P.S. We got skunked Saturday in front of the yacht club. Beautiful weather, eh?


----------



## Whit1 (Apr 27, 2001)

Hmmm!

Do I detect a mini-outing for whitefish coming up with MR as our guide? Let's see if we can't do something about that wind. ButchT is right about the weather on Saturday.


----------



## toto (Feb 16, 2000)

Brrrrrrrrrrrrrrr is all I can say. Now whit, weren't we talking about a North vs. South outing for steel sometime in the future.

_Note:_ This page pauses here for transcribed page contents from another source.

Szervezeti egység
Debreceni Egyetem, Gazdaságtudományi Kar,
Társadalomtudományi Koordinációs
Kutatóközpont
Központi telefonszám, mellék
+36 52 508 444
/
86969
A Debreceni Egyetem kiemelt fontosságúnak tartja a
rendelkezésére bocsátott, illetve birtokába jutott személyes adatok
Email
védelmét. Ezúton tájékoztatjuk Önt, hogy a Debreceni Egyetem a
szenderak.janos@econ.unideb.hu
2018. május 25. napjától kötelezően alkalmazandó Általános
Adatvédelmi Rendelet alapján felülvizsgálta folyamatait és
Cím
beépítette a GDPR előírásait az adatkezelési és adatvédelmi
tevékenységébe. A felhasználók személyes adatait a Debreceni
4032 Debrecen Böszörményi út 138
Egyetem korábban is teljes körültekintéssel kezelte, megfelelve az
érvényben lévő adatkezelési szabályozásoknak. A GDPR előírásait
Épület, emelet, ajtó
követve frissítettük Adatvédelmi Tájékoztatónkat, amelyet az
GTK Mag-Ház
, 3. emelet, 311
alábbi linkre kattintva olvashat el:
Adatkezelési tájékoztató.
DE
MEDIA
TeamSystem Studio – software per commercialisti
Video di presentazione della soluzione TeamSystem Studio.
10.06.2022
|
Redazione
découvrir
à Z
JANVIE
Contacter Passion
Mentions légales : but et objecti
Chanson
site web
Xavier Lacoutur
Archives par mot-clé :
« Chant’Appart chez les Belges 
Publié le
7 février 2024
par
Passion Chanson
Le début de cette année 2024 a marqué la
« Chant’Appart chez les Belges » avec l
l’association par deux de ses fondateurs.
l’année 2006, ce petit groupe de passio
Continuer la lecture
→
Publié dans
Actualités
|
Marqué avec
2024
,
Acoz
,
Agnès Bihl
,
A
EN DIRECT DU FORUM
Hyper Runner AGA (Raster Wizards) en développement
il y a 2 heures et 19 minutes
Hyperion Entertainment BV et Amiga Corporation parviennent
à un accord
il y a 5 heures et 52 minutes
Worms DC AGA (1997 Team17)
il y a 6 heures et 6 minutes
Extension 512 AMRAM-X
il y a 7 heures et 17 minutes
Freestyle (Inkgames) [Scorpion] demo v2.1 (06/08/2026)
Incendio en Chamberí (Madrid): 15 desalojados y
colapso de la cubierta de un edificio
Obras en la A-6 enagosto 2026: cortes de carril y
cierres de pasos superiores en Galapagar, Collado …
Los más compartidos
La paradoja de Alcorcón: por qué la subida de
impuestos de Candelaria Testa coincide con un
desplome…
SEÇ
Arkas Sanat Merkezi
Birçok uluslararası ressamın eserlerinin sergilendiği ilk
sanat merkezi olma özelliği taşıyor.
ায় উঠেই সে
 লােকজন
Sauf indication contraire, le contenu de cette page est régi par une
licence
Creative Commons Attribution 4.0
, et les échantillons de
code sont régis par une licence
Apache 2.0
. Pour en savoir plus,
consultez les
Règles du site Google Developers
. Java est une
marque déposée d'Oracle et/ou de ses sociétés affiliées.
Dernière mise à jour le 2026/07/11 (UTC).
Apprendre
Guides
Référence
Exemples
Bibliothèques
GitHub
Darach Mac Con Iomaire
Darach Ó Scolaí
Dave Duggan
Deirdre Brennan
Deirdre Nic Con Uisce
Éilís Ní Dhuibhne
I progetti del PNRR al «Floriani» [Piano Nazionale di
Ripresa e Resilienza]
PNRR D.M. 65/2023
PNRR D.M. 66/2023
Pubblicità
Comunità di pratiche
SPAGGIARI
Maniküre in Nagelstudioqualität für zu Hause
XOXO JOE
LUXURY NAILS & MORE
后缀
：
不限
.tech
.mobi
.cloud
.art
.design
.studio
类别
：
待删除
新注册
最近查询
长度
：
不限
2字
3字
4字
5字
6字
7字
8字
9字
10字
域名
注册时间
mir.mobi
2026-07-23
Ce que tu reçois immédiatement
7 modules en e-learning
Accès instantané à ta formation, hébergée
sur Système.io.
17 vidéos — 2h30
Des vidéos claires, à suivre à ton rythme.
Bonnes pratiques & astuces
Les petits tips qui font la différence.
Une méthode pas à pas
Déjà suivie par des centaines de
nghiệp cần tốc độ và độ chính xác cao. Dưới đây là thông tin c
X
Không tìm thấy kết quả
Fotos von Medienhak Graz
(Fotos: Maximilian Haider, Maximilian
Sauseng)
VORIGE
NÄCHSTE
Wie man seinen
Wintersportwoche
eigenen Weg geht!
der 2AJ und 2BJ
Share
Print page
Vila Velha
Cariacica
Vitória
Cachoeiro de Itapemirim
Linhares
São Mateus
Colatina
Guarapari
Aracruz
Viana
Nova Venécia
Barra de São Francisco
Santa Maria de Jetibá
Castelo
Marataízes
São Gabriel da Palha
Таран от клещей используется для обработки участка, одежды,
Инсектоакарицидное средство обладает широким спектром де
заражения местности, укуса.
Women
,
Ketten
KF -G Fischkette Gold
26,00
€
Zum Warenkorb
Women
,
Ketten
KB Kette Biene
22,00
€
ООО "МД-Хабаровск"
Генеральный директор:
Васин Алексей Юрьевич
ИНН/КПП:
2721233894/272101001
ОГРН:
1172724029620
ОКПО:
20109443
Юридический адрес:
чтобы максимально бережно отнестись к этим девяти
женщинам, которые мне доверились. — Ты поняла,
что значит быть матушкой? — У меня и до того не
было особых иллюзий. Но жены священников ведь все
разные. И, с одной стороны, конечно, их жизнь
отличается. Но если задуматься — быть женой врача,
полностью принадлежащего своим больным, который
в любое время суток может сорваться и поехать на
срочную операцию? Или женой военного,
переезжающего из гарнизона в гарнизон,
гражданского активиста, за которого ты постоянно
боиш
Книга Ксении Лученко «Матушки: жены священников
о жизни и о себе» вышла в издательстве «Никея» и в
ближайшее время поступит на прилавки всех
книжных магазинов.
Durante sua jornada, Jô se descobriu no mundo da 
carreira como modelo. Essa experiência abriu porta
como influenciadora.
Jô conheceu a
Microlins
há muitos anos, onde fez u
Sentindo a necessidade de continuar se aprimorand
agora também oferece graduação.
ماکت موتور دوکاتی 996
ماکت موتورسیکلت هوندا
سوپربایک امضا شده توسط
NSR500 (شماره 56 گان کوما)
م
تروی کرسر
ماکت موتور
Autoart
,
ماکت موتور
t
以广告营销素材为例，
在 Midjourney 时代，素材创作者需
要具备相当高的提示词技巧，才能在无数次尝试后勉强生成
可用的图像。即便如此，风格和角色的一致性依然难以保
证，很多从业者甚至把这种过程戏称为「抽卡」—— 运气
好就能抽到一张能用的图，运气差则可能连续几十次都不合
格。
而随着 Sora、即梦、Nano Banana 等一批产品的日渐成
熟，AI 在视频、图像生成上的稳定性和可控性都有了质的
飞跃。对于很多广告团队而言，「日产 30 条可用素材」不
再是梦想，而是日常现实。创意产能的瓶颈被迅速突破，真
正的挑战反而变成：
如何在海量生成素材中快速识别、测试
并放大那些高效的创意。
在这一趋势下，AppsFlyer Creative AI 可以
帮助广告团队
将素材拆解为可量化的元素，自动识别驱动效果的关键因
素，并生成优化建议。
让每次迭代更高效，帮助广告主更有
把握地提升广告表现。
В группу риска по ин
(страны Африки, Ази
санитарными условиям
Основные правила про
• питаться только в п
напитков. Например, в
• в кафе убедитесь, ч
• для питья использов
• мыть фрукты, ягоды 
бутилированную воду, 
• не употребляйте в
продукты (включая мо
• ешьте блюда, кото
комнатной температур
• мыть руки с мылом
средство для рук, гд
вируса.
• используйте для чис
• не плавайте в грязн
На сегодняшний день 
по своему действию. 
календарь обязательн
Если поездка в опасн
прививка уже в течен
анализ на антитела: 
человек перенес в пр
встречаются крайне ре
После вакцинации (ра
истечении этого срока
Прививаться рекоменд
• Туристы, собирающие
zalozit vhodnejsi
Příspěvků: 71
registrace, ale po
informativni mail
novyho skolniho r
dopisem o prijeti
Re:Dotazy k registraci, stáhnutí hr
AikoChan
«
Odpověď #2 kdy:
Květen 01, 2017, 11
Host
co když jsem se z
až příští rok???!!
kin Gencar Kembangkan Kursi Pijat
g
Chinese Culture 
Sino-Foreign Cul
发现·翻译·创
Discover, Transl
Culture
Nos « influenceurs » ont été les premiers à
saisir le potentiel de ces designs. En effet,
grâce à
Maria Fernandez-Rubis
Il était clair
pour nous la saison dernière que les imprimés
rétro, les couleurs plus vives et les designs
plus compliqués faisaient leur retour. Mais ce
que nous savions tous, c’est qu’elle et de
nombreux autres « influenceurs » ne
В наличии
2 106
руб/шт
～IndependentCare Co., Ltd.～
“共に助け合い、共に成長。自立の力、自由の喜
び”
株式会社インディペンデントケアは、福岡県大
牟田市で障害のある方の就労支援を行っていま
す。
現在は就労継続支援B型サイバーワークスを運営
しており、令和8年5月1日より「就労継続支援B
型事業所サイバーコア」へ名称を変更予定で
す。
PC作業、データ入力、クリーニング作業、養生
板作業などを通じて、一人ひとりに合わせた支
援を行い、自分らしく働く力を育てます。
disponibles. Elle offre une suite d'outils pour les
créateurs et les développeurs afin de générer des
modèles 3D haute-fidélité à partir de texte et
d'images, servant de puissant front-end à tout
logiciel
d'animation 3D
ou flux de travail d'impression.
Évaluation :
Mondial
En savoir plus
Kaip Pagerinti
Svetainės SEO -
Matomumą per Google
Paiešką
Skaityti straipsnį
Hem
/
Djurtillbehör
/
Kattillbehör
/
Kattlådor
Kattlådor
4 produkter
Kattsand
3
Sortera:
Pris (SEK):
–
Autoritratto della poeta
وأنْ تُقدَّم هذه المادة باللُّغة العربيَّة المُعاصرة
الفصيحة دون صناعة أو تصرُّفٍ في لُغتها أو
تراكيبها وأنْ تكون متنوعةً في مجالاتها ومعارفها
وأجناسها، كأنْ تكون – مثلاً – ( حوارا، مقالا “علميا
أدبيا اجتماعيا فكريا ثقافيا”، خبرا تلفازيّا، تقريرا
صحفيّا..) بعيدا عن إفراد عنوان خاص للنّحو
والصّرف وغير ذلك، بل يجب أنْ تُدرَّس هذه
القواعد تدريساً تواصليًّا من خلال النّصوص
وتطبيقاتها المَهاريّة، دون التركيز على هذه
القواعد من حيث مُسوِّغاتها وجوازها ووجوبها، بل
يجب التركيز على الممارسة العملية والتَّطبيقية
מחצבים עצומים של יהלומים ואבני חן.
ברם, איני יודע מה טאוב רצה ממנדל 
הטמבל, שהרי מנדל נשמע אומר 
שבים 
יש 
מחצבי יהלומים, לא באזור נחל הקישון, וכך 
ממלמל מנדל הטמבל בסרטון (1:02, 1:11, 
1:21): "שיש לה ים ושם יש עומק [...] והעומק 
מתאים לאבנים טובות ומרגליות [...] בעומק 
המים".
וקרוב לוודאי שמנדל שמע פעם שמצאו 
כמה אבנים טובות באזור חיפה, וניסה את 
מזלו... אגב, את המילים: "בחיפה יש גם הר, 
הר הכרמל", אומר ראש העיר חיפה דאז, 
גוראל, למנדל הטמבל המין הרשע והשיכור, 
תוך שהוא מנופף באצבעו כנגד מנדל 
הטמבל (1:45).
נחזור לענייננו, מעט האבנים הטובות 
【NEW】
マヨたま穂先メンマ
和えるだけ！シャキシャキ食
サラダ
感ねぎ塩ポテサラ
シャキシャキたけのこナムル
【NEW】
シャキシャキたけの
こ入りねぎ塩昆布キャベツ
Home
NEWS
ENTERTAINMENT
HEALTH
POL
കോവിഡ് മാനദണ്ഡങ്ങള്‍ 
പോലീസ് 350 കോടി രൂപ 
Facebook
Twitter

I know we northerners would win that one hands down...............


----------



## Whit1 (Apr 27, 2001)

Bill,
North vs. South? Yes, we did have a bit of a conversation in that regards. The question would be, where do we put Ray, he's a "tweener"...........LOL!


----------



## garyrodbender (Feb 2, 2001)

Mrarcher62,you can pm me . Also any day thats open for you , I`m in. Let me know.ButchT-sorry you didn`t have better luck .Look`n foward to the next adventure(s).


----------



## caznik (Jun 3, 2002)

Hey you all, if I remember right the southern boys took first in the Labor Day Turney..... ..............CAZNIK


----------



## garyrodbender (Feb 2, 2001)

OUCH


----------



## hesslakeman (Apr 16, 2001)

I live near Newaygo so where does that put me. I figure I'm north since I live within the boundaries of the Manistee National Forest, I live 5 minutes from the Muskegon River, within 45 minutes of the Pere Marquette and it took me 90 minutes to get to Crytal Lake. If were choosin' sides I want to know whose side I'm on.


----------



## Whit1 (Apr 27, 2001)

Oh boy! Another "CAAAAAZ attack!" LOL!

Actually there were very few Nothern guys fishing in the Manistee Tourney and they were all concentrated in one boat. The percentages were agin' us from the start.


----------



## caznik (Jun 3, 2002)

This year will be different and alot more fun..........CAZNIK


----------



## toto (Feb 16, 2000)

Well caz we northerners LET you win, just to set you up for the next go around. We could draw a line on a map of Michigan, and anyone who lives below the line are south the rest are north. As for those who have a cabin, or live right on the line, it would be your choice, but remember, its still all in fun.


----------